Paul Goble
Staunton, July 10 – The places in what is now the Russian Federation where Ukrainians resettled at the end of imperial times are referred to as “wedges” (kliny). The largest and most famous of these are in the Far East (“the green wedge”) and in the Kuban (“the almond wedge”). But those are far from the only such wedges of this kind.
(For more on the wedge issue in general, see jamestown.org/program/kyiv-raises-stakes-by-expanding-appeals-to-ukrainian-wedges-inside-russia/, jamestown.org/program/kremlin-worried-about-ukrainian-wedges-inside-russia/ and windowoneurasia2.blogspot.com/2016/06/a-real-wedge-issue-ukrainian-regions-in.html and the sources cited therein.)
Russian officials typically suggest that these regions are fully integrated and that those who were Ukrainian in the past have assimilated, but sometimes these officials express fears that Kyiv will exploit these communities against Moscow, comments that suggest that even Moscow doesn’t fully believe its own claims.

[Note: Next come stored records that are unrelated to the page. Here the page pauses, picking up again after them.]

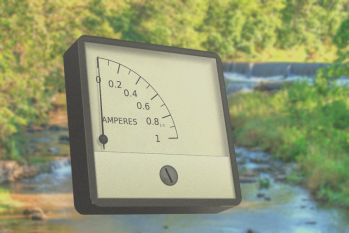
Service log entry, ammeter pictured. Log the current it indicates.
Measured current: 0 A
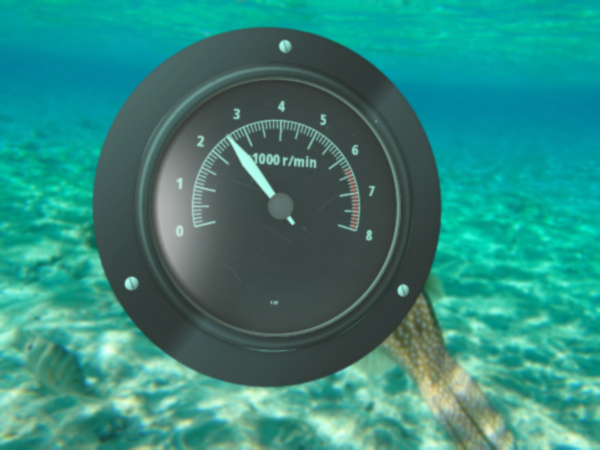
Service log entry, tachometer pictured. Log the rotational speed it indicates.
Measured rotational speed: 2500 rpm
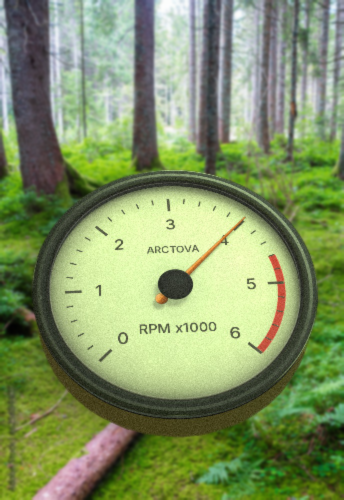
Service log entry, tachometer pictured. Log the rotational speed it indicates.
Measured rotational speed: 4000 rpm
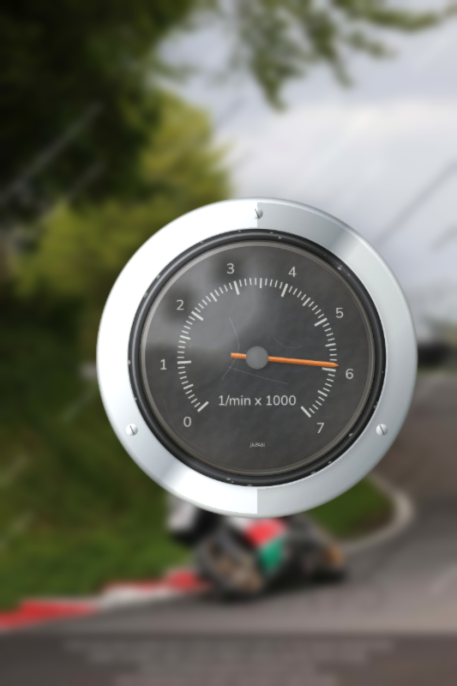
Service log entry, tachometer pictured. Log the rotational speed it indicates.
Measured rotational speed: 5900 rpm
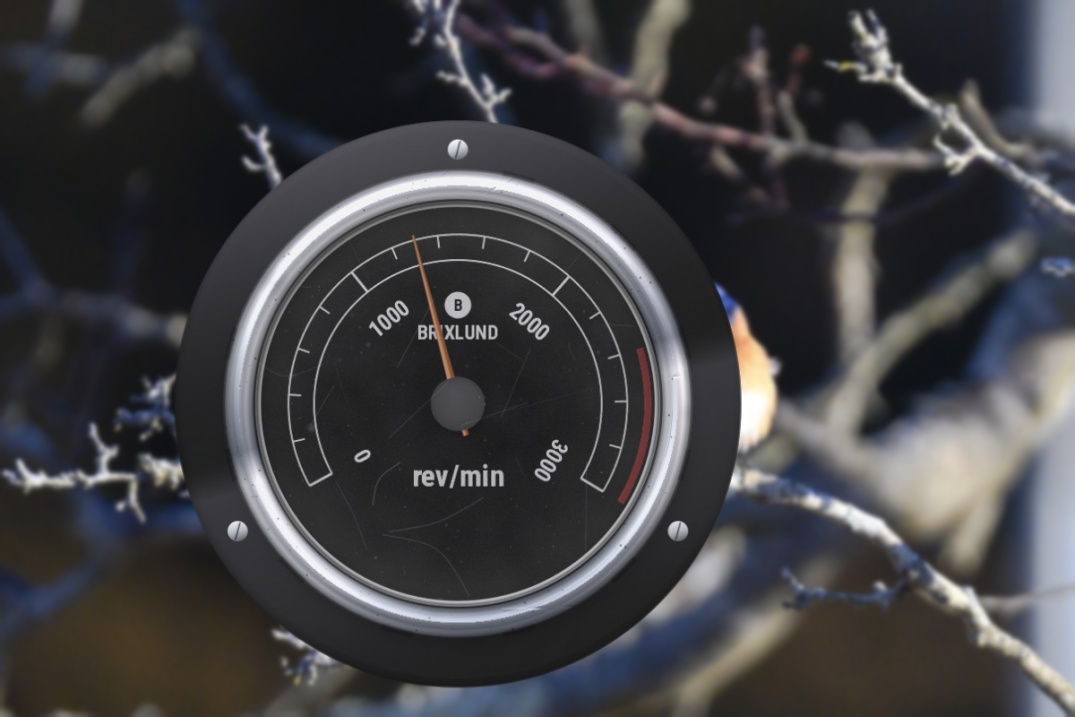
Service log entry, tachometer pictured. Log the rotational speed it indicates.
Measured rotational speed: 1300 rpm
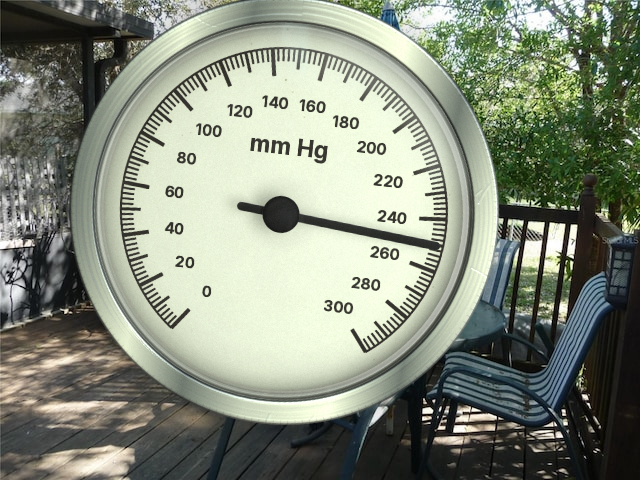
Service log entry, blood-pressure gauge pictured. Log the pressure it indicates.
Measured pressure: 250 mmHg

But lest these claims be challenged, Russian officials have done what they can to restrict investigations and reports about the wedges. And thus any reporting about them is precious, especially when it concerns wedges other than the green in the Far East and the almost in the Kuban which remain far better on.
One wedge that has suffered from a lack of coverage in particular in the Blue Wedge which is located in Omsk Oblast just north of the Russian border with Kazakhstan. Two years ago, a few articles appeared (windowoneurasia2.blogspot.com/2022/06/kyiv-seeking-to-use-ukrainian-blue.html) and now a major one has opened a window on this region.

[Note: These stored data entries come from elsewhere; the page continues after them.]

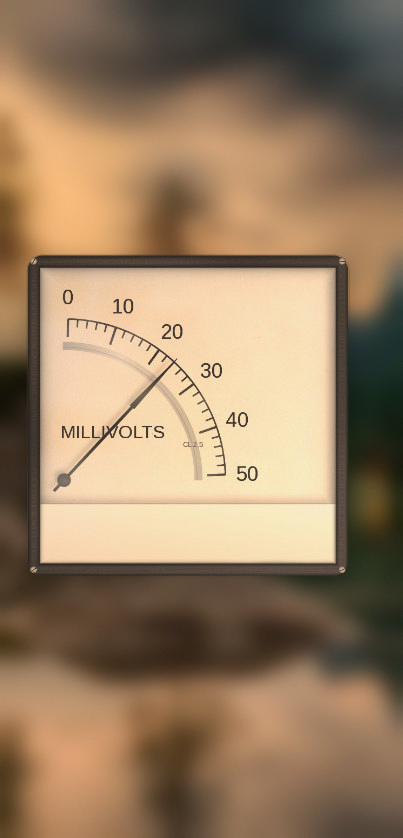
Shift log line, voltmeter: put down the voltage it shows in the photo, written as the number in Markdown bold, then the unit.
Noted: **24** mV
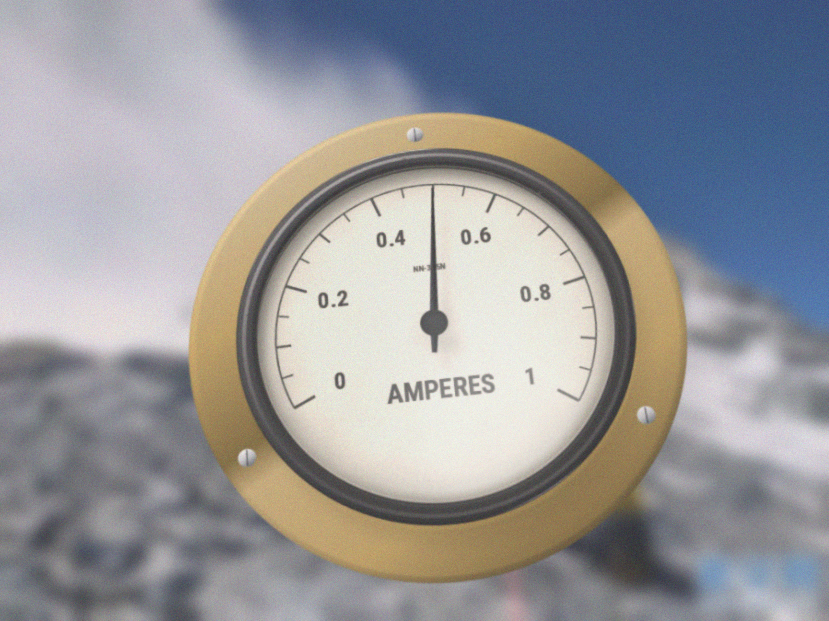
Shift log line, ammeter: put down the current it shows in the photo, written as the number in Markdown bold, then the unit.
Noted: **0.5** A
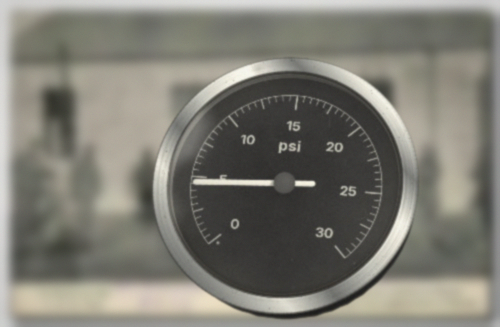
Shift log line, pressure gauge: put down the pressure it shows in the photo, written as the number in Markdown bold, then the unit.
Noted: **4.5** psi
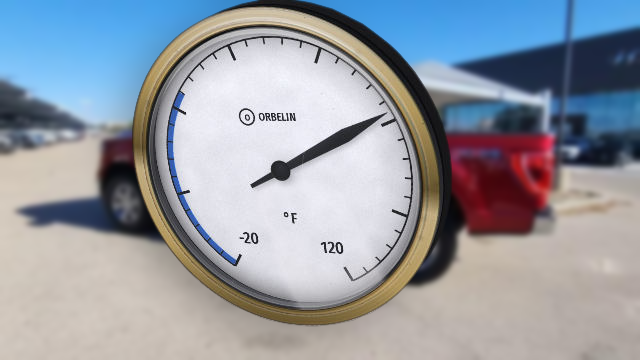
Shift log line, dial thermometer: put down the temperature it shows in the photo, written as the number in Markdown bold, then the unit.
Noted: **78** °F
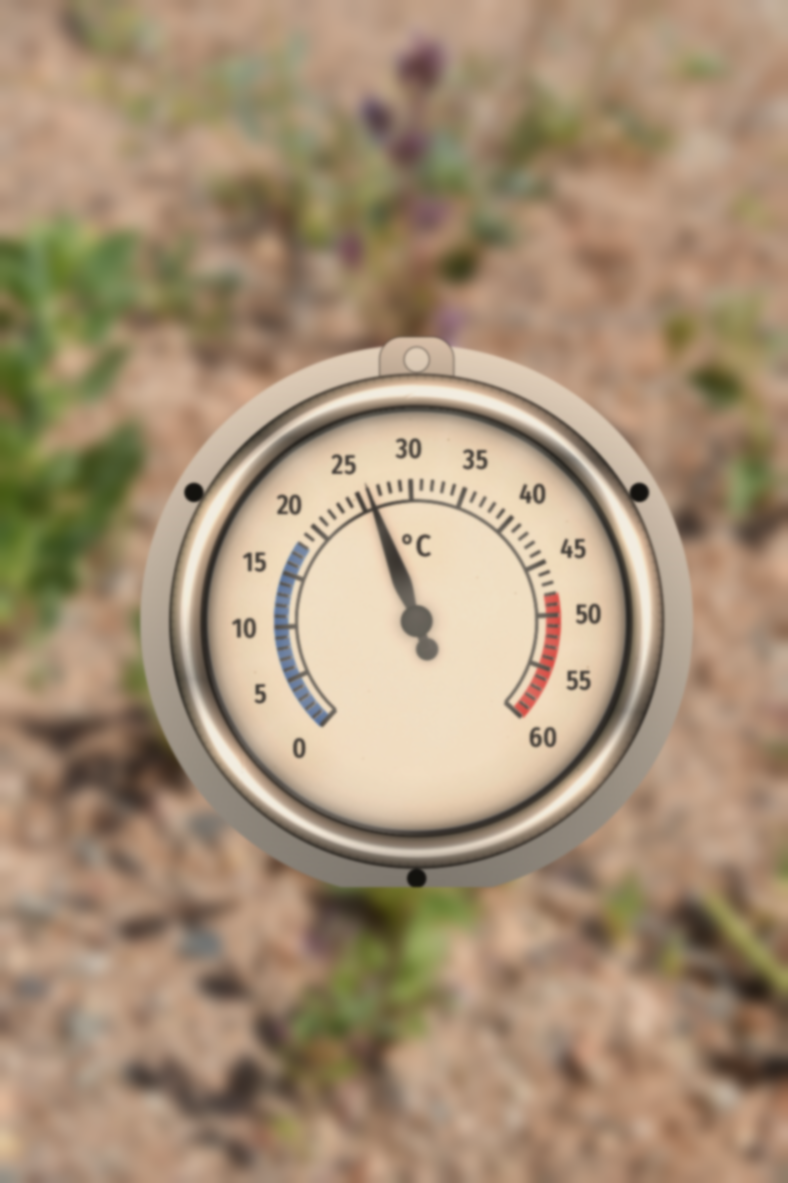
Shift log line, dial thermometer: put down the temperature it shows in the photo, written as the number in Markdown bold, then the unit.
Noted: **26** °C
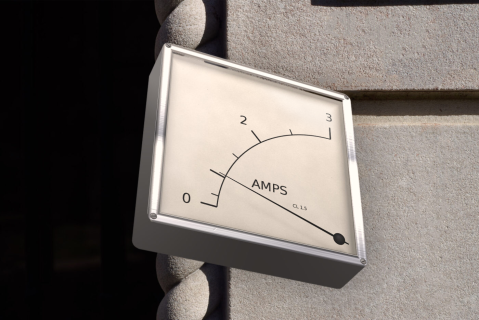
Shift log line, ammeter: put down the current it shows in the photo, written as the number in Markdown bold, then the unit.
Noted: **1** A
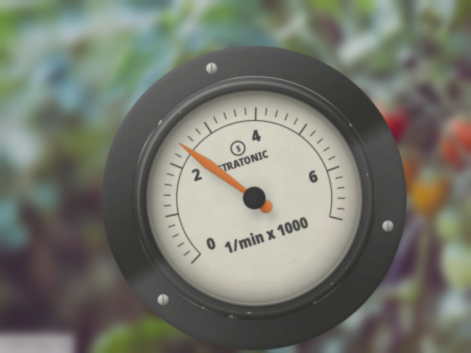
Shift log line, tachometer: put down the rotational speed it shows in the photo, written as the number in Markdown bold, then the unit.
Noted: **2400** rpm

Now, Marina-Maya Govzman, a journalist with the independent Ovdi information portal offers one of the most comprehensive portraits of that wedge where most people still speak Ukrainian and see themselves as part of Ukrainian culture but are divided by the war with some going off to fight and others are resisted despite police pressure (en.ovdinfo.org/gordienko).
Among the many fascinating comments she collected from local residents, the following are especially instructive as to what is going on in the Blue Wedge:
· “Welcome to Khokhland! That’s what we call it here.”
· “In some villages, if you speak Russian, they immediately figure you aren’t from around here … In Blagodarivka, children couldn’t understand the young Russian-speaking teachers from the city, so retired teachers had to go back to work.”
· Many in the Blue Wedge nonetheless have accepted Moscow propaganda and say, in Ukrainian, that they are fighting Nazis there. But there are also anti-war activists who have been subject to official persecution.
· «Our grandchildren speak mostly Russian, but our children can also speak Ukrainian! As for us, we love both languages».
· The head of the local village government says that “half of the people here speak Ukrainian. Just go to the store and listen. And they also speak Kazakh. We have many ethnicities here. Speak whatever you want. No one prohibits it, unlike in Ukraine.”